Images with localized body landmarks
###
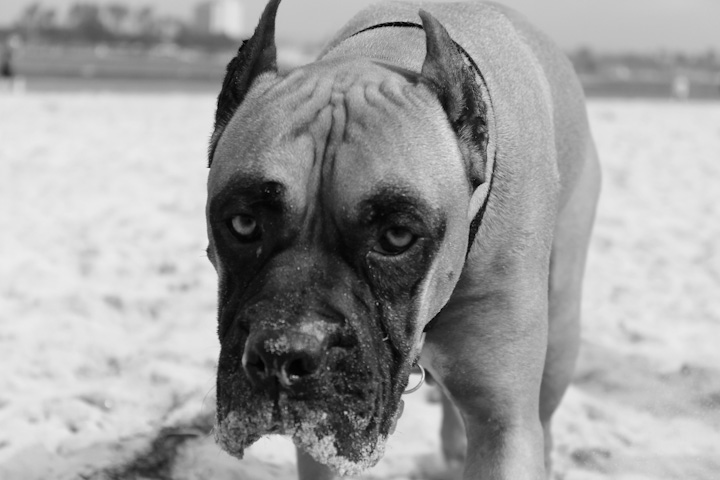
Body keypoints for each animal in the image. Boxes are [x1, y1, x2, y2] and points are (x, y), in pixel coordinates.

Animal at [205, 1, 600, 478]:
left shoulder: (504, 426)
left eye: (397, 237)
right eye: (243, 223)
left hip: (562, 331)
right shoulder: (321, 444)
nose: (283, 354)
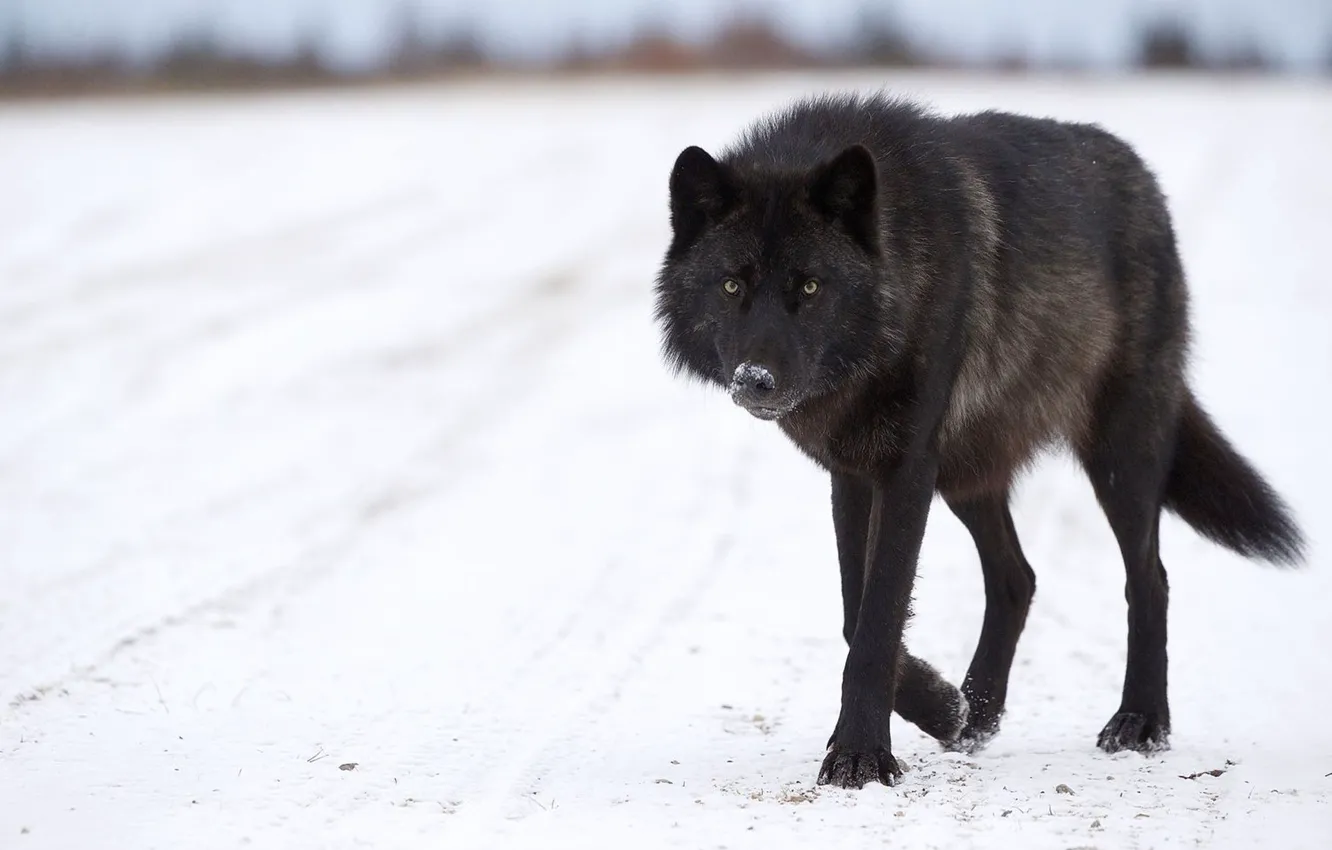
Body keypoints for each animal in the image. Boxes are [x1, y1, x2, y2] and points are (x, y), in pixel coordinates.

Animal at [653, 93, 1304, 789]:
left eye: (808, 286)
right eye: (731, 285)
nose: (757, 380)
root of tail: (1141, 176)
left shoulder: (907, 467)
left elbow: (878, 616)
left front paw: (861, 755)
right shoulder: (854, 471)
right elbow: (857, 613)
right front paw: (943, 708)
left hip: (1118, 457)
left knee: (1148, 577)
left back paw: (1141, 722)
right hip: (968, 473)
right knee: (1018, 578)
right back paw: (977, 715)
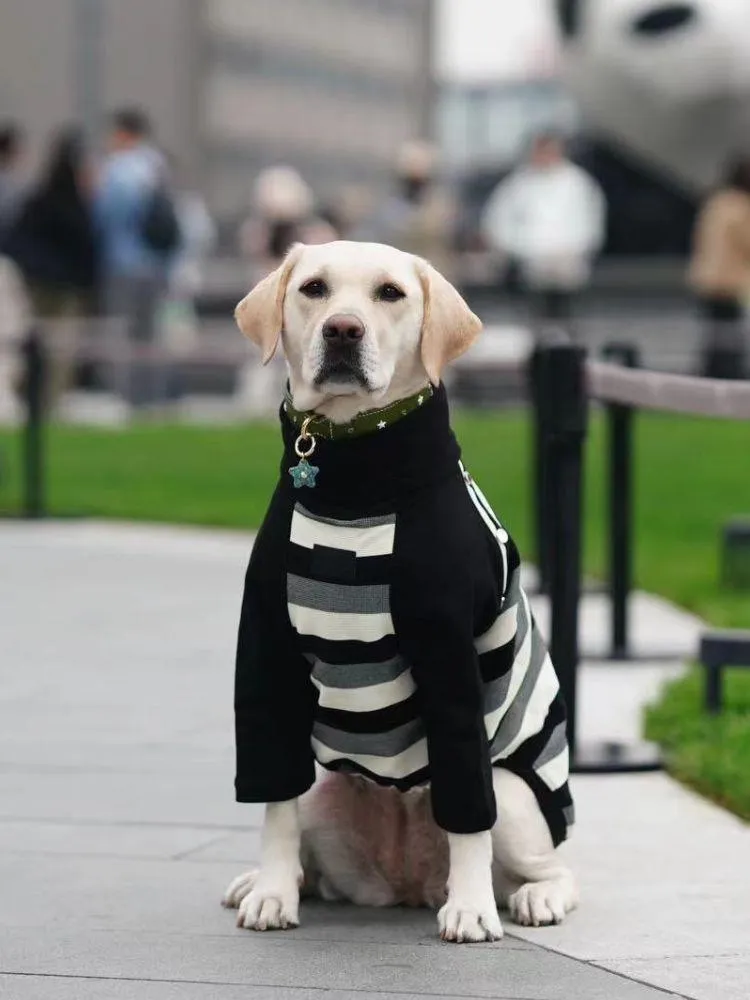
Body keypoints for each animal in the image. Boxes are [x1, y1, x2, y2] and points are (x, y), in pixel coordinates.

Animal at [220, 244, 580, 944]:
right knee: (307, 837)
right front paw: (272, 893)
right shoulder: (268, 652)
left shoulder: (451, 661)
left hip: (515, 797)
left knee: (547, 863)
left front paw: (471, 909)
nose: (342, 330)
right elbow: (273, 802)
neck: (355, 475)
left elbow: (469, 814)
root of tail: (408, 883)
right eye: (313, 289)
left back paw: (528, 897)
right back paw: (268, 880)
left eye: (390, 293)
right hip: (324, 790)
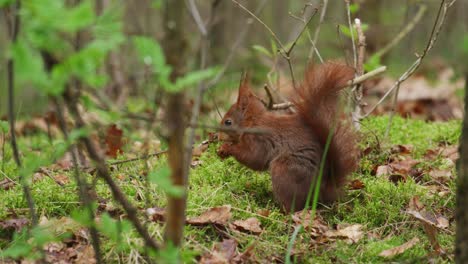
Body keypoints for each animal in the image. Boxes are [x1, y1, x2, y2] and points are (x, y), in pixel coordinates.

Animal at [217, 62, 358, 212]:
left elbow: (254, 158)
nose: (218, 137)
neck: (253, 122)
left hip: (284, 171)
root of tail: (323, 190)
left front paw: (227, 148)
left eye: (228, 122)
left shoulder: (259, 139)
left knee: (293, 206)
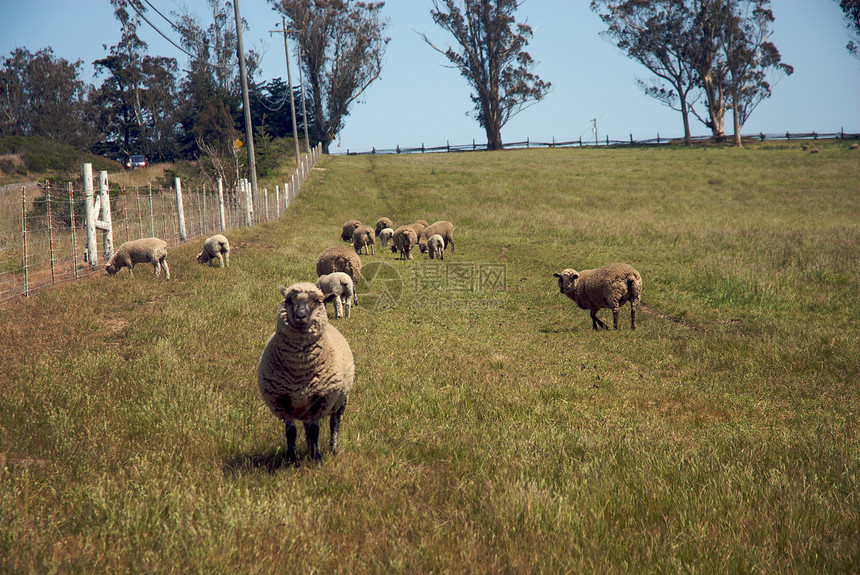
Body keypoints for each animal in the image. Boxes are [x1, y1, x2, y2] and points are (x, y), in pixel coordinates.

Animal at [256, 282, 354, 464]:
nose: (300, 316)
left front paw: (318, 460)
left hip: (340, 400)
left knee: (334, 423)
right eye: (289, 299)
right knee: (307, 427)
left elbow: (316, 430)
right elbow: (291, 432)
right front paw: (292, 461)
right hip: (303, 406)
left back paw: (332, 449)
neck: (299, 369)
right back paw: (309, 451)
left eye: (316, 300)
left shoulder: (320, 398)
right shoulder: (283, 400)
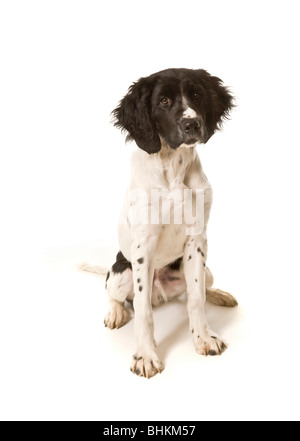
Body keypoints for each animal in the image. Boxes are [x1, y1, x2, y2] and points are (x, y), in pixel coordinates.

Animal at [84, 67, 237, 376]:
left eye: (197, 94)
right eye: (163, 101)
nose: (192, 124)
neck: (174, 171)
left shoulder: (197, 240)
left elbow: (196, 298)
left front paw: (204, 338)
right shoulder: (144, 246)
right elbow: (142, 310)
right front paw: (146, 355)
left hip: (206, 269)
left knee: (201, 288)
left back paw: (220, 294)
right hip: (121, 272)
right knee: (113, 292)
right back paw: (115, 312)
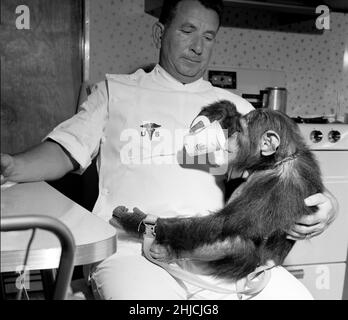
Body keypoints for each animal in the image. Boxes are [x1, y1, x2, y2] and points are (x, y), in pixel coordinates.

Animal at [113, 100, 324, 280]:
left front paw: (135, 220)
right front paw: (222, 112)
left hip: (247, 266)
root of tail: (269, 265)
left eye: (241, 131)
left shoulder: (277, 189)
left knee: (231, 239)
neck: (276, 161)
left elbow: (223, 223)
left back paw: (169, 251)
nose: (231, 137)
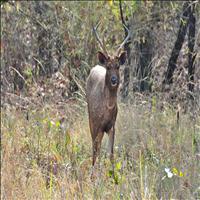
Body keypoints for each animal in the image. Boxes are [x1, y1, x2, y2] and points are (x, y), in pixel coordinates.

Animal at [86, 21, 131, 166]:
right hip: (90, 118)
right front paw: (94, 171)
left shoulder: (111, 126)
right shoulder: (97, 125)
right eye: (108, 66)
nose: (114, 80)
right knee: (94, 148)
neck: (108, 108)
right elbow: (96, 151)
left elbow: (111, 154)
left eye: (117, 66)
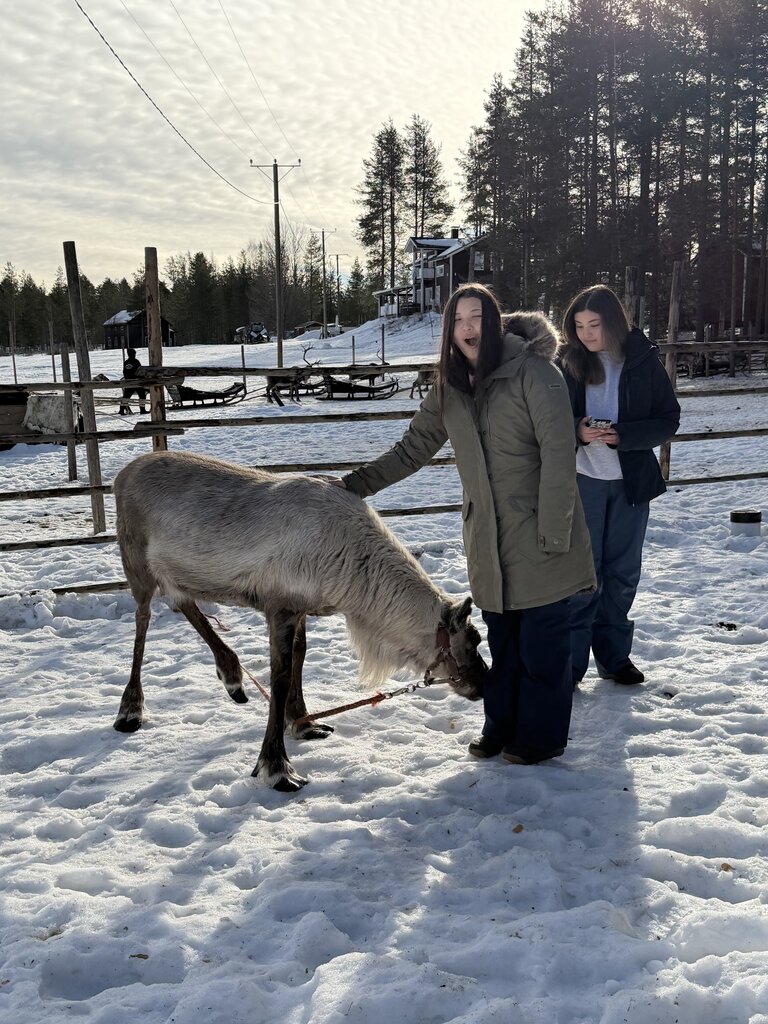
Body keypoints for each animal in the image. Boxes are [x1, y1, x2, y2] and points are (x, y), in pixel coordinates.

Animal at [112, 451, 487, 791]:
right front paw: (277, 766)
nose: (484, 683)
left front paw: (304, 722)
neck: (352, 571)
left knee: (184, 602)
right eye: (473, 640)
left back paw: (232, 676)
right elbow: (280, 676)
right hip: (135, 560)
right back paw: (130, 709)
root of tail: (122, 473)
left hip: (178, 571)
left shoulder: (301, 607)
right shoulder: (279, 606)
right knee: (143, 618)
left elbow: (300, 658)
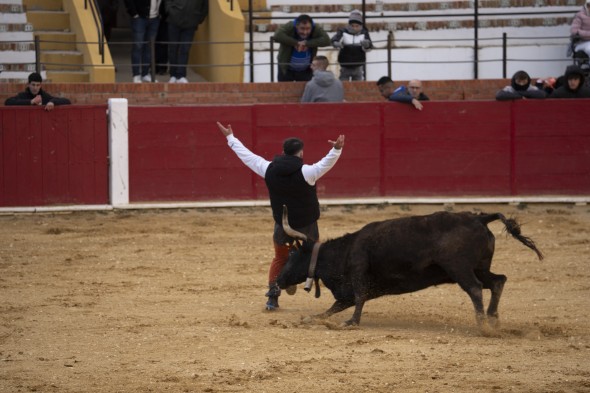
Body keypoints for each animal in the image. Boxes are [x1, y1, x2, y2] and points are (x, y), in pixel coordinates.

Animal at [278, 208, 544, 328]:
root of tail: (479, 217)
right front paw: (311, 318)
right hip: (480, 267)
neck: (345, 250)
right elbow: (334, 307)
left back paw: (482, 325)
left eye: (292, 255)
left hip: (459, 268)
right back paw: (492, 318)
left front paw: (352, 322)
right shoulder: (347, 291)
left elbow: (357, 298)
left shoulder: (357, 275)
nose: (278, 281)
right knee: (498, 280)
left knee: (476, 288)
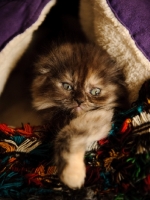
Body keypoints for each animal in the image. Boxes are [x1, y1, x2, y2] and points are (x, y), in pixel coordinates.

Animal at [31, 41, 128, 189]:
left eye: (95, 91)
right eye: (67, 86)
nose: (79, 101)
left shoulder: (102, 115)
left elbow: (67, 135)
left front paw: (71, 175)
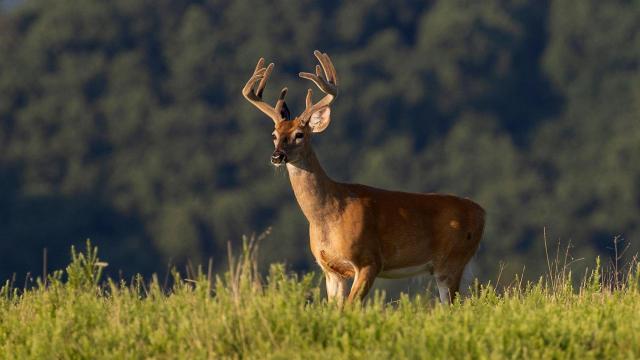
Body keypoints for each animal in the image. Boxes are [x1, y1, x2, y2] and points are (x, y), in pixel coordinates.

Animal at [241, 50, 484, 304]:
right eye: (274, 134)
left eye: (299, 134)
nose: (277, 156)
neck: (330, 213)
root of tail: (481, 212)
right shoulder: (331, 271)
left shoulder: (370, 260)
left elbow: (351, 306)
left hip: (452, 260)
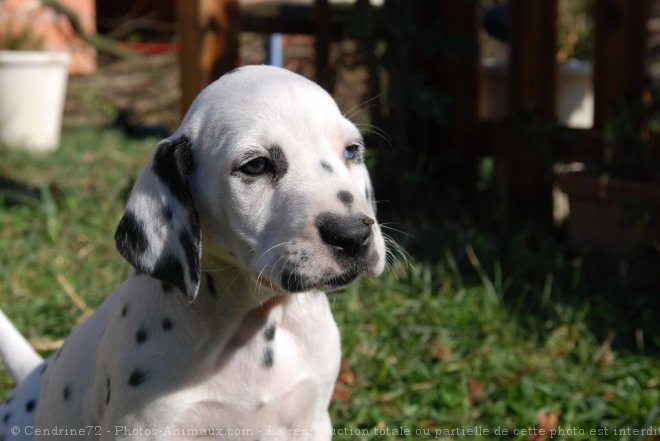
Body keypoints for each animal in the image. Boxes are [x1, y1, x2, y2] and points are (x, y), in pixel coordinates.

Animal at [0, 63, 386, 438]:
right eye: (256, 165)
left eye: (351, 151)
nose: (353, 235)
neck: (251, 326)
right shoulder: (143, 428)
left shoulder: (311, 421)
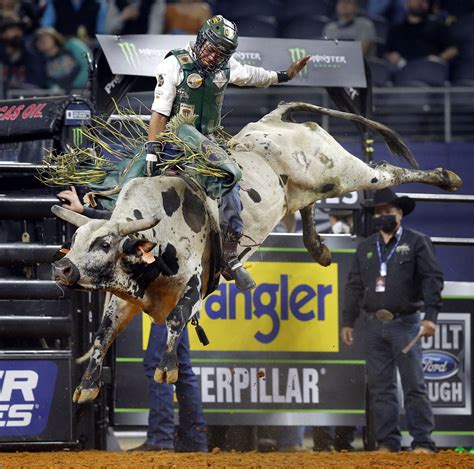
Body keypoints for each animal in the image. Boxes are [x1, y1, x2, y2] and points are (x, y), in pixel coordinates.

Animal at [50, 101, 462, 402]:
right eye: (76, 239)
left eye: (104, 243)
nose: (62, 269)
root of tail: (275, 117)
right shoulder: (124, 299)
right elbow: (102, 335)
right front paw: (86, 386)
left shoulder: (194, 282)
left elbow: (177, 320)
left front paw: (167, 368)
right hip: (302, 189)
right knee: (309, 204)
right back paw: (319, 249)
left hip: (341, 172)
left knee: (385, 171)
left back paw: (446, 177)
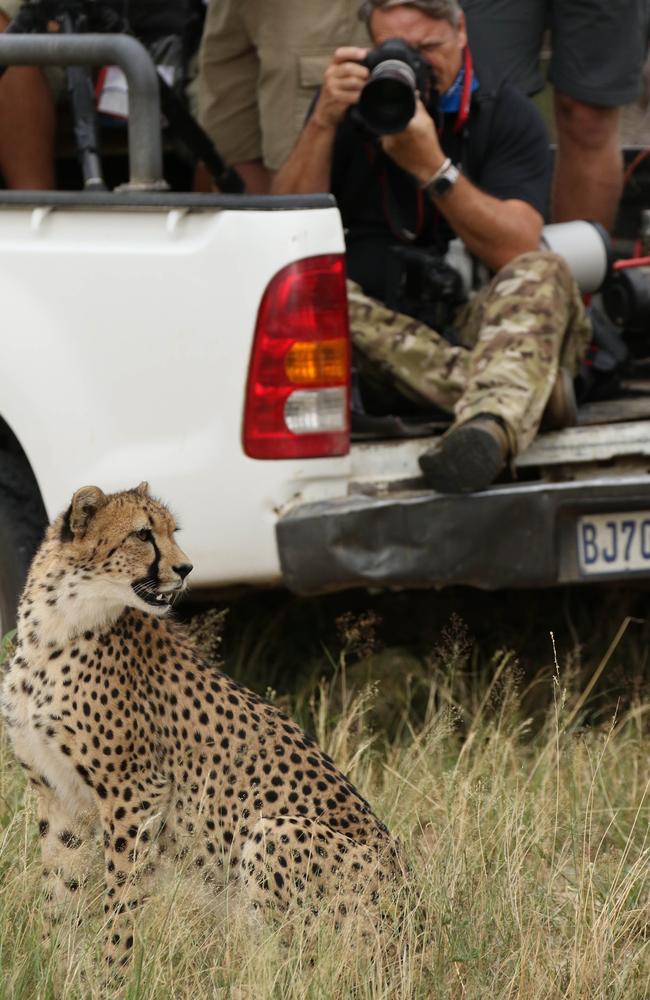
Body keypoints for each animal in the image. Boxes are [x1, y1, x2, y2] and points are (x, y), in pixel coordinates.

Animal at [1, 484, 400, 968]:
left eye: (173, 532)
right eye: (142, 534)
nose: (186, 568)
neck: (55, 624)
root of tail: (416, 918)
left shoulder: (136, 792)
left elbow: (122, 894)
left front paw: (112, 971)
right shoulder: (58, 795)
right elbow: (62, 888)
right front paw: (55, 965)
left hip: (276, 832)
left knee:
###
> **HOW TO COMPLETE THIS TASK**:
Repeat each entry exactly. Pictures do not belong in the copy.

> **WRITTEN ANSWER**:
Body keypoints for each animal in the image. Boxes are [x1, y1, x2, y2] and points are (x, y), in pixel coordinates.

Animal at [205, 1, 600, 478]:
left shoulder: (504, 426)
left eye: (397, 237)
right eye: (243, 223)
left hip: (562, 331)
right shoulder: (321, 444)
nose: (283, 354)
Body keypoints for each animal in the image. Boxes are [x1, y1, x2, y2] and points are (x, y), in pixel coordinates.

Animal at [653, 93, 1304, 789]:
left eye: (808, 286)
right eye: (731, 285)
nose: (757, 380)
root of tail: (1141, 176)
left shoulder: (907, 467)
left elbow: (878, 616)
left front paw: (861, 755)
right shoulder: (854, 471)
right elbow: (857, 613)
right front paw: (943, 708)
left hip: (1118, 457)
left knee: (1148, 577)
left back paw: (1141, 722)
right hip: (968, 473)
right knee: (1018, 578)
right back paw: (977, 715)
Body keypoints for each animal in the image. Boxes are [x1, y1, x2, y2] and points are (x, y), in pixel coordinates.

Animal at [220, 244, 580, 944]:
right knee: (307, 837)
right front paw: (272, 893)
right shoulder: (268, 652)
left shoulder: (451, 661)
left hip: (515, 797)
left knee: (547, 863)
left front paw: (471, 909)
nose: (342, 330)
right elbow: (273, 802)
neck: (355, 475)
left elbow: (469, 814)
root of tail: (408, 883)
right eye: (313, 289)
left back paw: (528, 897)
right back paw: (268, 880)
left eye: (390, 293)
right hip: (324, 790)
Body keypoints for each animal in the image. Boxes are [x1, y1, x2, y2] and points are (x, y), in pixel coordinates.

Animal at [217, 62, 358, 212]:
left elbow: (254, 158)
nose: (218, 137)
neck: (253, 122)
left hip: (284, 171)
root of tail: (323, 190)
left front paw: (227, 148)
left eye: (228, 122)
left shoulder: (259, 139)
left knee: (293, 206)
Body keypoints for each animal in the image. Boxes are [x1, y1, x2, y2] and points are (x, y), in pixel coordinates.

Animal at [256, 282, 354, 464]:
nose: (300, 316)
left front paw: (318, 460)
left hip: (340, 400)
left knee: (334, 423)
right eye: (289, 299)
right knee: (307, 427)
left elbow: (316, 430)
right elbow: (291, 432)
right front paw: (292, 461)
right hip: (303, 406)
left back paw: (332, 449)
neck: (299, 369)
right back paw: (309, 451)
left eye: (316, 300)
left shoulder: (320, 398)
right shoulder: (283, 400)
Body keypoints for each animal in the image. Boxes are [x1, y1, x2, y2] and points are (x, y), in pixel coordinates.

Animal at [84, 67, 237, 376]:
left eye: (197, 94)
right eye: (163, 101)
nose: (192, 124)
neck: (174, 171)
left shoulder: (197, 240)
left elbow: (196, 298)
left front paw: (204, 338)
right shoulder: (144, 246)
right elbow: (142, 310)
right front paw: (146, 355)
left hip: (206, 269)
left knee: (201, 288)
left back paw: (220, 294)
right hip: (121, 272)
right knee: (113, 292)
right back paw: (115, 312)
Body keypoints for each animal in the image. Boxes are [x1, y1, x2, y2] and points are (x, y), in pixel coordinates.

Animal at [113, 100, 324, 280]:
left front paw: (135, 220)
right front paw: (222, 112)
left hip: (247, 266)
root of tail: (269, 265)
left eye: (241, 131)
left shoulder: (277, 189)
left knee: (231, 239)
neck: (276, 161)
left elbow: (223, 223)
left back paw: (169, 251)
nose: (231, 137)
Body keypoints for each animal in the image. Boxes are [x1, y1, x2, y2] and points are (x, y), in pixel coordinates.

Animal at [86, 21, 131, 166]:
right hip: (90, 118)
right front paw: (94, 171)
left shoulder: (111, 126)
right shoulder: (97, 125)
right eye: (108, 66)
nose: (114, 80)
right knee: (94, 148)
neck: (108, 108)
right elbow: (96, 151)
left elbow: (111, 154)
left eye: (117, 66)
Body keypoints for each animal in the image. Boxes are [x1, y1, x2, y2] and points are (x, y), in pixel coordinates.

Animal at [112, 451, 487, 791]:
right front paw: (277, 766)
nose: (484, 683)
left front paw: (304, 722)
neck: (352, 571)
left knee: (184, 602)
right eye: (473, 640)
left back paw: (232, 676)
right elbow: (280, 676)
right hip: (135, 560)
right back paw: (130, 709)
root of tail: (122, 473)
left hip: (178, 571)
left shoulder: (301, 607)
right shoulder: (279, 606)
right knee: (143, 618)
left elbow: (300, 658)
Body keypoints for each animal in the image. Boxes are [x1, y1, x2, y2] and points are (x, y), in pixel coordinates.

Animal at [278, 208, 544, 328]:
root of tail: (479, 217)
right front paw: (311, 318)
right hip: (480, 267)
neck: (345, 250)
right elbow: (334, 307)
left back paw: (482, 325)
left eye: (292, 255)
left hip: (459, 268)
right back paw: (492, 318)
left front paw: (352, 322)
right shoulder: (347, 291)
left elbow: (357, 298)
left shoulder: (357, 275)
nose: (278, 281)
right knee: (498, 280)
left knee: (476, 288)
Body keypoints for each animal in the image. Boxes are [x1, y1, x2, y2] and points are (x, y), in pixel coordinates.

Animal at [31, 41, 128, 189]:
left eye: (95, 91)
right eye: (67, 86)
nose: (79, 101)
left shoulder: (102, 115)
left elbow: (67, 135)
left front paw: (71, 175)
Body keypoints for each animal in the image. Boxes are [x1, y1, x2, y2] and points are (x, y), in pixel coordinates.

Animal at [241, 50, 484, 304]:
right eye: (274, 134)
left eye: (299, 134)
nose: (277, 156)
neck: (330, 213)
root of tail: (481, 212)
right shoulder: (331, 271)
left shoulder: (370, 260)
left elbow: (351, 306)
left hip: (452, 260)
Body keypoints for each animal in the image. Boxes are [x1, y1, x2, y2] and points are (x, y), in pixel coordinates.

Animal at [0, 63, 386, 438]:
right eye: (256, 165)
left eye: (351, 151)
nose: (353, 235)
neck: (251, 326)
right shoulder: (143, 428)
left shoulder: (311, 421)
Body keypoints for each animal in the image. Boxes are [x1, y1, x2, y2] and points are (x, y), in pixel coordinates.

Animal at [50, 101, 462, 402]:
right eye: (76, 239)
left eye: (104, 243)
nose: (62, 269)
root of tail: (275, 117)
right shoulder: (124, 299)
right elbow: (102, 335)
right front paw: (86, 386)
left shoulder: (194, 282)
left elbow: (177, 320)
left front paw: (167, 368)
right hip: (302, 189)
right knee: (309, 204)
right back paw: (319, 249)
left hip: (341, 172)
left knee: (385, 171)
left back paw: (446, 177)
Body keypoints for each animal in the image. Boxes are [x1, y1, x2, y2] and points are (x, y), in pixel coordinates.

Animal at [1, 484, 400, 968]:
left eye: (173, 532)
right eye: (142, 534)
nose: (186, 568)
neck: (55, 624)
root of tail: (416, 918)
left shoulder: (136, 792)
left elbow: (122, 894)
left front paw: (112, 971)
right shoulder: (58, 795)
right elbow: (62, 888)
right front paw: (55, 965)
left hip: (276, 832)
left knee:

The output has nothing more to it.